● Given text:
Ruel v. Langelier

Qua, J.

The trial judge found these facts: The plaintiff and the defendant with three other women left the home of a friend in Holyoke and entered the defendant’s automobile, which was parked at the side of the road. The defendant was taking the four women to their homes. The defendant attempted to start the automobile, but could not do so, because the rear wheels spun around, wearing grooves in the snow, the automobile going forward and backward a distance of a foot or a foot and a half. The defendant said that someone would have to get out and push. The plaintiff and one Ruth Bechard got out. The plaintiff went to the rear of the automobile, and Ruth Bechard went to the front of the automobile. The defendant was sitting in the driver’s seat. Ruth Bechard talked with the defendant for “about a minute.” Then the defendant, momentarily forgetting that the plaintiff might be at the rear of the automobile and that the gear was in reverse, started the automobile. The automobile moved back and struck the plaintiff, throwing her to the ground and injuring her. The plaintiff and the other women were taken home by the defendant.

● Directions:
(1) Decide whether each statement agrees with the Ruel v. Langelier opinion: (a) the plaintiff went to the front of the automobile to push, (b) Ruth Bechard spoke with the defendant for about a minute, and (c) the defendant was driving four women to their homes. Answer yes or no for each, quoting the exact words of the opinion that settle it.
(2) Pick up the Ruel v. Langelier opinion after its final sentence and write the next part of it.
The material that comes after this opinion is from a separate source.

● Record extracts:
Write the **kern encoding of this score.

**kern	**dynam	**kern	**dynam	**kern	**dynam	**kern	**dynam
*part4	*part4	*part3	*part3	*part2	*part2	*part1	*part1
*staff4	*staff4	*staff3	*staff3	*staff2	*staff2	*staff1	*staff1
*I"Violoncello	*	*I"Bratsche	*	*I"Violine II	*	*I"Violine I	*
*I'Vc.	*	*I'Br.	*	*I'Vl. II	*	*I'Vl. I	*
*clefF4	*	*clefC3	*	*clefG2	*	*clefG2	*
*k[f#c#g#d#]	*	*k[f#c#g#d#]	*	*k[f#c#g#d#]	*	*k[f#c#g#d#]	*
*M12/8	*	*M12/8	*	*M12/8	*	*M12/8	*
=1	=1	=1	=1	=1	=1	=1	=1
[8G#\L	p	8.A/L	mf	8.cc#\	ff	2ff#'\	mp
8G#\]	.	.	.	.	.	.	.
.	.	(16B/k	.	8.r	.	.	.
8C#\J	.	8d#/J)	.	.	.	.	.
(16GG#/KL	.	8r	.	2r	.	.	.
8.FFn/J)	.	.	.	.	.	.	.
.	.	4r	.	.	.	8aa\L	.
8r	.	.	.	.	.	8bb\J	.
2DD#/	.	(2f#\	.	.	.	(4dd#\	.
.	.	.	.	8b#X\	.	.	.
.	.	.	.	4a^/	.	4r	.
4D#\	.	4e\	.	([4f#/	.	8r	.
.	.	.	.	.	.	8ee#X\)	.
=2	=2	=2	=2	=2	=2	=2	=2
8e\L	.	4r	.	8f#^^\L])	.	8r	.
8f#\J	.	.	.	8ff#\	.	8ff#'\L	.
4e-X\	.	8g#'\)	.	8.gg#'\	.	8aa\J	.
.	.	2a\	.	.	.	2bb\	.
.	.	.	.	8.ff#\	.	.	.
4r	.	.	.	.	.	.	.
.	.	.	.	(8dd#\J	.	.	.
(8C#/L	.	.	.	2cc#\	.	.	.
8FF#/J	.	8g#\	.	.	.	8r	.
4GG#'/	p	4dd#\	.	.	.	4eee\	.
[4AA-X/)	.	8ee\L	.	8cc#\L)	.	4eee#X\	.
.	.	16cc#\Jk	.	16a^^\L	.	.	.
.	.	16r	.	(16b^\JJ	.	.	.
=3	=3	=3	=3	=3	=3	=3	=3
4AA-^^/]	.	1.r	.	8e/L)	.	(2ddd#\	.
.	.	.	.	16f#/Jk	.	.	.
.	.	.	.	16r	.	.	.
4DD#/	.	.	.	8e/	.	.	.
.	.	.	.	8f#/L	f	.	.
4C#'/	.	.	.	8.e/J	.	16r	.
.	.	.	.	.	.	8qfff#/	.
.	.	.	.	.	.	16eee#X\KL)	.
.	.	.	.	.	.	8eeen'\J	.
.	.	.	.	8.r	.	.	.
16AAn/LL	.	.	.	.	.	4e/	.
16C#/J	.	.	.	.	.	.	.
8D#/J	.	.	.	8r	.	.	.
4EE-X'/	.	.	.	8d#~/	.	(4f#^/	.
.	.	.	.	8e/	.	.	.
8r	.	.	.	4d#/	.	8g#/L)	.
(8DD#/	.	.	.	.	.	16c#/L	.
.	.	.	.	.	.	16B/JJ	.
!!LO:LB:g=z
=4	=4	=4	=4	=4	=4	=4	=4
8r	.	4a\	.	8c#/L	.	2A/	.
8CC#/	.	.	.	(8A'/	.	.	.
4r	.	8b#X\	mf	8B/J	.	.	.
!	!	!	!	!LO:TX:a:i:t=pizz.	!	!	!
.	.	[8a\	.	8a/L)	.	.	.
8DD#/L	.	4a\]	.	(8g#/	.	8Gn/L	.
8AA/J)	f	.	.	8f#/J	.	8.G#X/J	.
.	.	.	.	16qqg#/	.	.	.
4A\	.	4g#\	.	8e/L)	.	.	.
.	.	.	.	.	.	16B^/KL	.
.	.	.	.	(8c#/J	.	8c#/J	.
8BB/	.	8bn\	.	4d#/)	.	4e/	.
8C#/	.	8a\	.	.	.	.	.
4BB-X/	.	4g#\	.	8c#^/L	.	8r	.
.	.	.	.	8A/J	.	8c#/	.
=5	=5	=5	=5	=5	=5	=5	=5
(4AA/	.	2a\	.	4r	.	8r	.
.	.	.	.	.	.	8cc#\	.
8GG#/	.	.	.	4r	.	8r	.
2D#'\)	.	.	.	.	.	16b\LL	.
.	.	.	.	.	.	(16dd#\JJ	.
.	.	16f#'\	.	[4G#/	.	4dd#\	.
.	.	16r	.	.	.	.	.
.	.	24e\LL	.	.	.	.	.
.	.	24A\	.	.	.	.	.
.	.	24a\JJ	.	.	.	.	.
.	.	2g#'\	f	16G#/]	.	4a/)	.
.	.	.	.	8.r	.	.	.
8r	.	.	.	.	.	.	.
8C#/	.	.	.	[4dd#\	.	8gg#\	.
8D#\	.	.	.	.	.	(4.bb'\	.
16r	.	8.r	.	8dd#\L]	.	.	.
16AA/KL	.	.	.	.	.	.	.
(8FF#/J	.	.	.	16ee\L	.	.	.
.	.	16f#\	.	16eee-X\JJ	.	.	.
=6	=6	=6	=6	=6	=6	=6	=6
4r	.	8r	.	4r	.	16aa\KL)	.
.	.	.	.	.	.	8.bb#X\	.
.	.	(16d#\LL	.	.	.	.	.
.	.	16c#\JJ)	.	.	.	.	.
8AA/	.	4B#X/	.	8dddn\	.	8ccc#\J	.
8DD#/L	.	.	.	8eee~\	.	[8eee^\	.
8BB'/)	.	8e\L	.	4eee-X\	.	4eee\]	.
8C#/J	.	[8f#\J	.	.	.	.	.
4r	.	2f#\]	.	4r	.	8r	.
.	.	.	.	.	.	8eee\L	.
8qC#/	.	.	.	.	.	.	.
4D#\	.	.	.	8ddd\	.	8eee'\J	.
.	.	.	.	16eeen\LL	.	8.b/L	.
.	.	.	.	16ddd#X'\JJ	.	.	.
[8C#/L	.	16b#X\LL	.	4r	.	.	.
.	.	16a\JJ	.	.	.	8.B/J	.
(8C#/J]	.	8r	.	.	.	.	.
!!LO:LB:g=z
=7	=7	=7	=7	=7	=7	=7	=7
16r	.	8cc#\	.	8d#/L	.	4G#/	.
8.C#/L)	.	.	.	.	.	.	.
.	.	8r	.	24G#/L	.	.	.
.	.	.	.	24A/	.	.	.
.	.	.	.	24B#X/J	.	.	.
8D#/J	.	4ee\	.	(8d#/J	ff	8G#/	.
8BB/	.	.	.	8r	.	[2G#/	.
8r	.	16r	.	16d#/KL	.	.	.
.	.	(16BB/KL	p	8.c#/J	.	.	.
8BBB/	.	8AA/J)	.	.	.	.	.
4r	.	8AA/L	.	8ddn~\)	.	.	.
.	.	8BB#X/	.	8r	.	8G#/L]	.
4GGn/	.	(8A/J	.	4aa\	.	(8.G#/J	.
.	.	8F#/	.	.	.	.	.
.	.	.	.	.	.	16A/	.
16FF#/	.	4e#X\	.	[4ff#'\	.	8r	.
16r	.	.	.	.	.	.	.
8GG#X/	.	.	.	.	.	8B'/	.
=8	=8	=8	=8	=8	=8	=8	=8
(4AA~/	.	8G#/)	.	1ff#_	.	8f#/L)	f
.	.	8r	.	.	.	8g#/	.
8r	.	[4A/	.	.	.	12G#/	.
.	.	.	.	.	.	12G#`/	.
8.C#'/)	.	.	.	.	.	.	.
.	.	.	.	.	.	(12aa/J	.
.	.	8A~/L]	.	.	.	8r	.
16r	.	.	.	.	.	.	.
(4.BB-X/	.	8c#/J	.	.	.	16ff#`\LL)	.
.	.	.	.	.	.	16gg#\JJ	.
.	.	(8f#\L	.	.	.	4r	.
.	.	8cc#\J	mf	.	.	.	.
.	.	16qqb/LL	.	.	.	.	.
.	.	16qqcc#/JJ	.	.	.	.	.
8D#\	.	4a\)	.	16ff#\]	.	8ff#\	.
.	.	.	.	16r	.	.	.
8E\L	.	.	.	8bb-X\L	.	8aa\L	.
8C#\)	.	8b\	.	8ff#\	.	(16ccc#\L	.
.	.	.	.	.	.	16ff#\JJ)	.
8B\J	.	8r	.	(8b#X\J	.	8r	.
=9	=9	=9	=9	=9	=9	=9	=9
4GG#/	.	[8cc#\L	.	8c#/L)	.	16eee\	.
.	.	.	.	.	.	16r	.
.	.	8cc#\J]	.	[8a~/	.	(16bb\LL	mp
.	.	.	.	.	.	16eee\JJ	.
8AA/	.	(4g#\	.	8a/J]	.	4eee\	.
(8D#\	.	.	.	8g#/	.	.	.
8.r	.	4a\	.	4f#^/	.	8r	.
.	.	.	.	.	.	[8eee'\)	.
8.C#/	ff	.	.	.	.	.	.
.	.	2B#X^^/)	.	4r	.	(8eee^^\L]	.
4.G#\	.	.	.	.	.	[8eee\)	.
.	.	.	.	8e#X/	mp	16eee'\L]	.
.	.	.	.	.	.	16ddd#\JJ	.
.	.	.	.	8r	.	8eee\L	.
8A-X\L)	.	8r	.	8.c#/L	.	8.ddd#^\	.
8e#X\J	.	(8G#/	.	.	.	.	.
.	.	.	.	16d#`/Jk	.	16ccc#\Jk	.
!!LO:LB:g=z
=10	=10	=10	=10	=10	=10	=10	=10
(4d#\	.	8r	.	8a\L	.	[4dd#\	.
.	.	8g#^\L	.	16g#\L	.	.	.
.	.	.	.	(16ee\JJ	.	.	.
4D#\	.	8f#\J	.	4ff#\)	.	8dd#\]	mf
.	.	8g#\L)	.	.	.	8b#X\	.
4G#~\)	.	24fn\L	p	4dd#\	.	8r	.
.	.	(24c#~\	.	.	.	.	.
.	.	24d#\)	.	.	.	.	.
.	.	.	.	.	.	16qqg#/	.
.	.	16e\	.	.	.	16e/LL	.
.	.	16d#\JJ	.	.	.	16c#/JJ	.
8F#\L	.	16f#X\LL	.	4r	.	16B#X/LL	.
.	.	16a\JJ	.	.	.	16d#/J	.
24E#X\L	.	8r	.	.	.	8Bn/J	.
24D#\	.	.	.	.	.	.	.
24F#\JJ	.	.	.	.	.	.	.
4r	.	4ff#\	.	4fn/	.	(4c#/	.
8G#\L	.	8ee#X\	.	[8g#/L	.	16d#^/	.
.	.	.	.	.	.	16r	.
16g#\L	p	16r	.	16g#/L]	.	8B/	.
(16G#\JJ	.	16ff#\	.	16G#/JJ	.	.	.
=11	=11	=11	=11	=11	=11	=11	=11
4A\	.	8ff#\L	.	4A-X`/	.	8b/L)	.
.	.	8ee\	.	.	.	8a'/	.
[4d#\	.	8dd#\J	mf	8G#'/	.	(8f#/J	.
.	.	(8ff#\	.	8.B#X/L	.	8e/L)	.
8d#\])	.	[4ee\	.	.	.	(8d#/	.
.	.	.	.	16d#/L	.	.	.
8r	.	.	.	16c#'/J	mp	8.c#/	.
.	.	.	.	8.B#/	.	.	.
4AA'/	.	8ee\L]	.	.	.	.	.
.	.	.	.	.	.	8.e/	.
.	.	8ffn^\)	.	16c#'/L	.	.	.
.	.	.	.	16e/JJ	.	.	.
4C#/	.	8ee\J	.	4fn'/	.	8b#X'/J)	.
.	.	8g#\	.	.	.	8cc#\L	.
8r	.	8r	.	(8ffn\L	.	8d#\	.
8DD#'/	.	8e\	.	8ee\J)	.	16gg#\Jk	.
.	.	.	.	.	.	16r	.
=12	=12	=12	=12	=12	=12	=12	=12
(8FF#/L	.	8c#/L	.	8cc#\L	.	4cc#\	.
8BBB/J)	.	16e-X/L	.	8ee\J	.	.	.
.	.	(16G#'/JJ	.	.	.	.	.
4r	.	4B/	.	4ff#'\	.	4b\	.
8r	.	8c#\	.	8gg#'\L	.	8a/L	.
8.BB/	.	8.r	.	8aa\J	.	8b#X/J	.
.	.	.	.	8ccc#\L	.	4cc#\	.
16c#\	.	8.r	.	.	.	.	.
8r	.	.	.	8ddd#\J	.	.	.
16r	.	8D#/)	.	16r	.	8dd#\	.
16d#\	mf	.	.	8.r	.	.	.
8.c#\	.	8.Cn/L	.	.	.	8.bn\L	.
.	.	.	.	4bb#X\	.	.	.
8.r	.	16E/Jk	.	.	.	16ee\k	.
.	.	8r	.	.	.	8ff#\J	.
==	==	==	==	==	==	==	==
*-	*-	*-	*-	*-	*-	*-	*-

● Task-by-task results:
(1)
(a) No: "The plaintiff went to the rear of the automobile"
(b) Yes: "Ruth Bechard talked with the defendant for “about a minute.”"
(c) Yes: "The defendant was taking the four women to their homes."

(2)
The judge found that the defendant was negligent, but he also found that the plaintiff was a guest of the defendant at the time she was struck, and found generally for the defendant. The judge made an alternative finding for the plaintiff in the sum of $1,320, in the event that an appellate court should find error in his “interpretation of the law that the plaintiff was the guest of the defendant when struck.” The only question argued, and the question decisive of the case, is whether the subsidiary facts found permit the judge’s ultimate conclusion that the defendant owed to the plaintiff the lesser duty of care which under our deci*242sions a host owes to a guest passenger instead of the higher duty of due care under the circumstances which one person commonly owes to another.

The words “host” and “guest” often used in cases of this kind must not be allowed to obscure the principle underlying our decisions. As abundantly demonstrated in the leading case of Massaletti v. Fitzroy, 228 Mass. 487, that principle, stated in very general terms, is that, when one enters upon a gratuitous undertaking for the benefit of another, the duty of care which he owes to that other with respect to his acts of commission or of omission in the carrying out of the undertaking is only the duty to refrain from gross negligence. The extent of the application of the principle is not now before us. In recent years it has been most frequently applied in cases of the so called “guest” riding in the automobile of his “host.”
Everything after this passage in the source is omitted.